As Esther expresses good will toward the family which is sorrowful about moving, she  poignantly sings the profound (“Have Yourself a Merry Little Christmas”) which is nostaligic under any circumstances and particularly heartbreaking under present circumstances of the pandemic. Shereen Ahmed’s Esther is particularly well wrought with her lyrical vocal instrument and authenticity of portrayal in the lead that Judy Garland played on film.

Shereen Ahmed in ‘Meet Me in St. Louis’ set magically appears (Irish Repertory Theatre)

With the couples’ togetherness thrown down by Alonzo Smith’s moving the family to New York to make more money and raise their standard of living, we note this makes sense if seen through modern values that lift wealth and money above well being and happiness. However, Father Smith (Rufus Collins does a fine job in the concluding scene) in a throwback to old-fashioned values and economies of the past (only Dads worked) chooses to please his family by remaining in St. Louis. It is a gift that all adore beyond treasure and we yearn for in a culture that over the last two decades has been on the brink of losing its fundamental values of the preciousness of life, love and family.

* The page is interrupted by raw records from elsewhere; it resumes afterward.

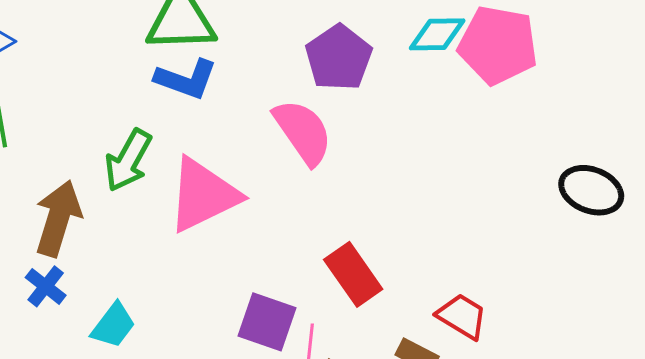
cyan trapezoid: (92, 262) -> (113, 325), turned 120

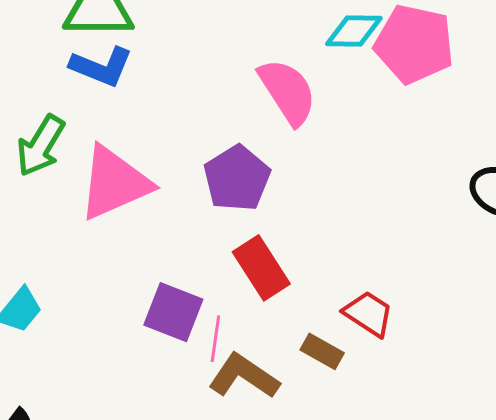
purple pentagon: (339, 58) -> (237, 178), moved
pink semicircle: (303, 132) -> (288, 92), moved

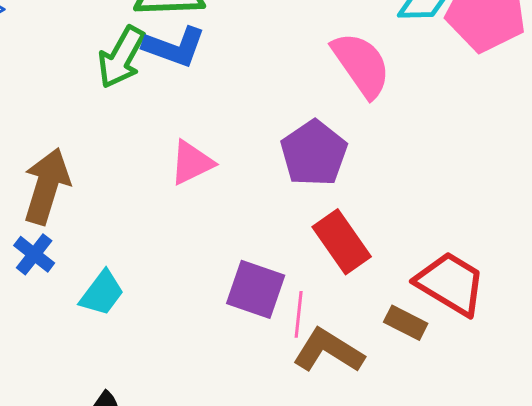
green arrow: (41, 146) -> (121, 57), moved
pink triangle: (114, 183) -> (192, 163), size x0.6
red trapezoid: (368, 314) -> (451, 283), size x1.4

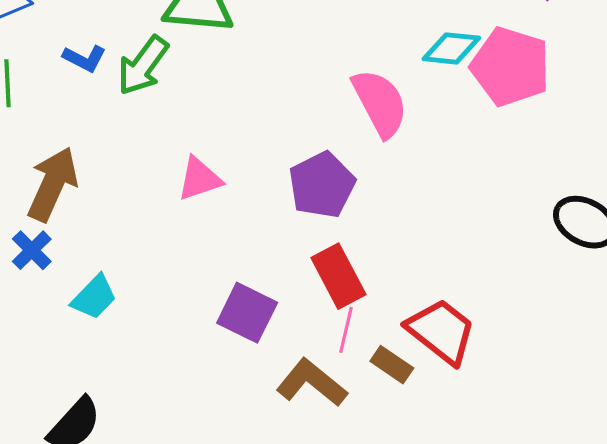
blue L-shape: (174, 47) -> (84, 58), moved, size x0.7
pink line: (299, 314) -> (346, 330), moved

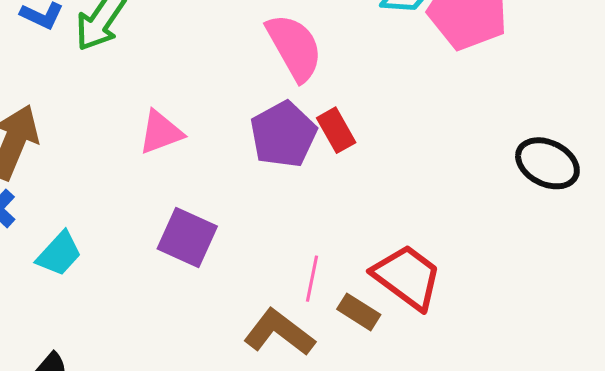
pink semicircle: (380, 103) -> (294, 47), moved
red rectangle: (338, 276) -> (336, 130), moved, size x0.7
purple square: (247, 313) -> (187, 237), moved

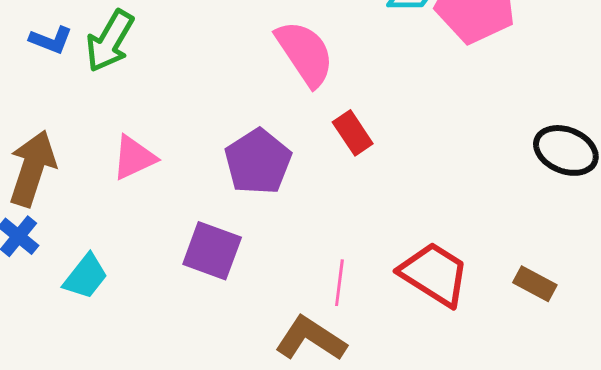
pink triangle: (161, 132) -> (134, 158), moved
purple pentagon: (283, 134) -> (258, 162), moved
brown rectangle: (359, 312) -> (535, 284), moved

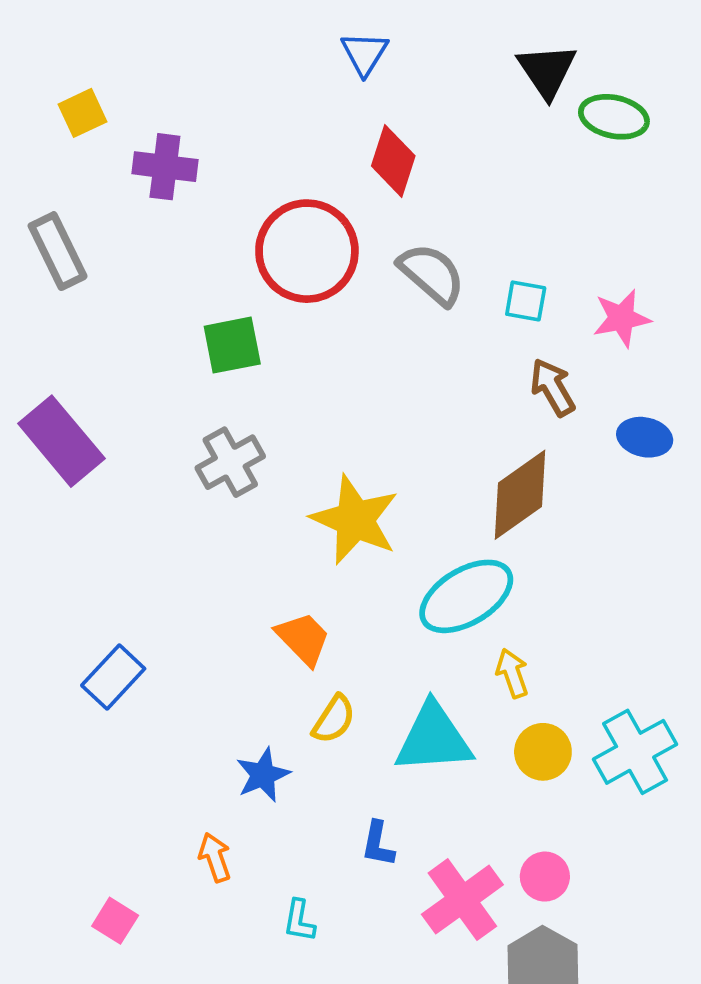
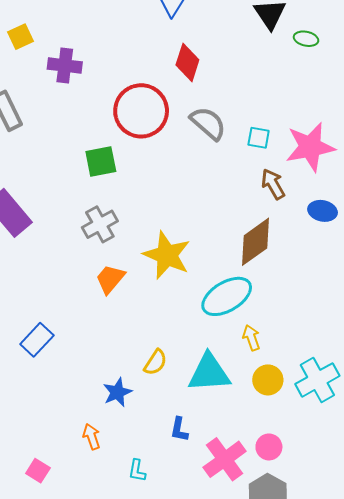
green ellipse: (614, 117) -> (306, 39), size x0.7
pink star: (622, 318) -> (310, 147), size x1.6
orange trapezoid: (303, 639) -> (110, 279), moved, turned -96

William Bellamy, Kerry Conte, Kathy Fitzgerald, Jay Aubrey Jones and Ashley Robinson round out the cast of this marvelous production which was produced remotely with the dexterous application of green screens and lovely backdrops. In its technique, applied imagination and sheer audacity, the production, not streamed live from a stage, is a book musical with actors separate, home alone. filming, which has never having been done before. This was a realization which John Bell musical director affirmed to Melissa Errico who quipped in her New York Times article that Meet Me in St. Louis was a show where no one actually would meet in St. Louis or anywhere else. Read Melissa Errico’s account here.

Great praise goes to the cast, the creative team and director Charlotte Moore for this Christmas treasure. The Irish Repertory Theatre has exercised their vitality and prodigious cleverness to provide this most American of celebratory entertainments at a time when we crave affirmations of friendship, love, family, togetherness and joy present in the show’s themes. This is one you must not miss.